In the news article on the closing of the shelter at 45 The Esplanade, transcribe the passage between "Details will be" and "approach of winter.", inclusive.

#### [Text shown]
──────────

By Andre Bermon –
To accommodate the Novotel owner’s request to re-start hotel operations, the City of Toronto is closing its temporary homeless shelter at 45 The Esplanade months before a lease extension to April 2023 that City Council approved.
No additional residents have been admitted since October 12 to prepare for the scheduled decommission by December 31, a city news release said.
According to the Novotel lease, the city is required to restore the site to its prior condition. A city spokesperson said external consultants are being engaged to inspect the property and assist with determining the cost of restoration.
Estimated restoration costs were presented to Council in April 2022 in a confidential attachment as part of the Covid-19 Shelter Transition and Relocation Plan. The attachment outlined the city’s negotiation strategies, but revealing its contents would compromise the city’s position, a city spokesperson said.
Details will be released, along with the total costs of restoration, after the facility is vacated at the end of the year.
As of October 20, residents living at 45 The Esplanade numbered 231. City staff said “individual relocation” plans are being developed with the shelter’s non-profit operator, Homes First Society. This could see residents placed into permanent housing or relocated to other shelters.
Toronto’s shelter system is near capacity on most nights, often with fewer than 50 beds available across the city. Demand for space is expected to rise with the approach of winter.
To increase capacity in the city’s base shelter system, beds are being moved closer together. Covid-19 social distancing requirements of 2.0 metres between beds cut the base shelter system capacity by 40 per cent, from 4,900 spaces to 2,900 spaces. Reducing separation by 0.75 to 1.25 metres is expected to increase capacity by 500 beds. Revision to one metre separation would add 1,100 beds, but Public Health does not recommend that at this time.
In tandem with new separation guidelines, the city says 400 new affordable “homes” with supports are anticipated to be available this winter. Many of these homes were procured by the federal government’s Rapid Housing Initiative (RHI) and are prioritized for people in emergency shelters or living in outdoor encampments.
Toronto has already received over $440 million under the first two phases of RHI, from a total $1 billion grant. The money is used to acquire land for modular housing, including purchasing existing buildings like hotels to be converted into supportive housing.
The city recently bought 65 Dundas Street East, formerly the Bond Place Hotel, for $94 million. Like the Novotel and the Strathcona Hotel on York Street, Bond Place was owned by the Silver Hotel Group and leased by the city for a homeless shelter since August 2020.
Shelter services at 65 Dundas are to be gradually phased out and residents supported elsewhere during renovations. The city plans to create approximately 280 affordable and deeply affordable units making the base purchase price $335,714 per unit before renovation.
In contrast, one of the city’s modular housing projects, announced in April 2020, had an initial cost of $47.5 million for 250 units – $190,000 per unit. According to a city spokesperson, the city was able to purchase Bond Pace for below its appraised fair market value.
Permanent residents are expected to begin moving in next spring.

──────────

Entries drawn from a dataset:

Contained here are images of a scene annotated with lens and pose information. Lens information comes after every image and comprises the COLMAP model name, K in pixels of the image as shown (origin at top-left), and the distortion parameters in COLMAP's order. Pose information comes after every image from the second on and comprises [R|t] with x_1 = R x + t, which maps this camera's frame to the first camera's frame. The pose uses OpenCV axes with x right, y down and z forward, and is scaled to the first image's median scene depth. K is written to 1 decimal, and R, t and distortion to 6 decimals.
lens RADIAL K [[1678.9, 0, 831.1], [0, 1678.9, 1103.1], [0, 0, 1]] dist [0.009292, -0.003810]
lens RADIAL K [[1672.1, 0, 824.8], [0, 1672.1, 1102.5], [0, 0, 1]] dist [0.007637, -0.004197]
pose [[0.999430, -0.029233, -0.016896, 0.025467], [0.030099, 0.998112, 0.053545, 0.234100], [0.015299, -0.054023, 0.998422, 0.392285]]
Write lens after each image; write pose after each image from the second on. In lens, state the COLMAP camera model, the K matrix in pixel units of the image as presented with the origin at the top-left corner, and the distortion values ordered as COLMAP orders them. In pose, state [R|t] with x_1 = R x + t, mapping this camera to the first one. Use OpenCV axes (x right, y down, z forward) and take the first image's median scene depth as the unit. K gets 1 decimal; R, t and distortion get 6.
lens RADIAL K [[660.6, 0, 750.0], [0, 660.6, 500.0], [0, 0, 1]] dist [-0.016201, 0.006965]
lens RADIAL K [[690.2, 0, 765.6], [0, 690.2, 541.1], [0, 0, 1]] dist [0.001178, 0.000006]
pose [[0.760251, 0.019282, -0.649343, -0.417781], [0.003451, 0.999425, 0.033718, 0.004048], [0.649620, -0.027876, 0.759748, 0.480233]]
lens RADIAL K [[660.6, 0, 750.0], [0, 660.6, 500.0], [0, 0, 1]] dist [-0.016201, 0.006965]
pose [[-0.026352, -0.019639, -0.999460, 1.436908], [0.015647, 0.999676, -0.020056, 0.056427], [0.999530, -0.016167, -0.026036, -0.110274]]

──────────

#### [Solution for this exercise]
Details will be released, along with the total costs of restoration, after the facility is vacated at the end of the year.
As of October 20, residents living at 45 The Esplanade numbered 231. City staff said “individual relocation” plans are being developed with the shelter’s non-profit operator, Homes First Society. This could see residents placed into permanent housing or relocated to other shelters.
Toronto’s shelter system is near capacity on most nights, often with fewer than 50 beds available across the city. Demand for space is expected to rise with the approach of winter.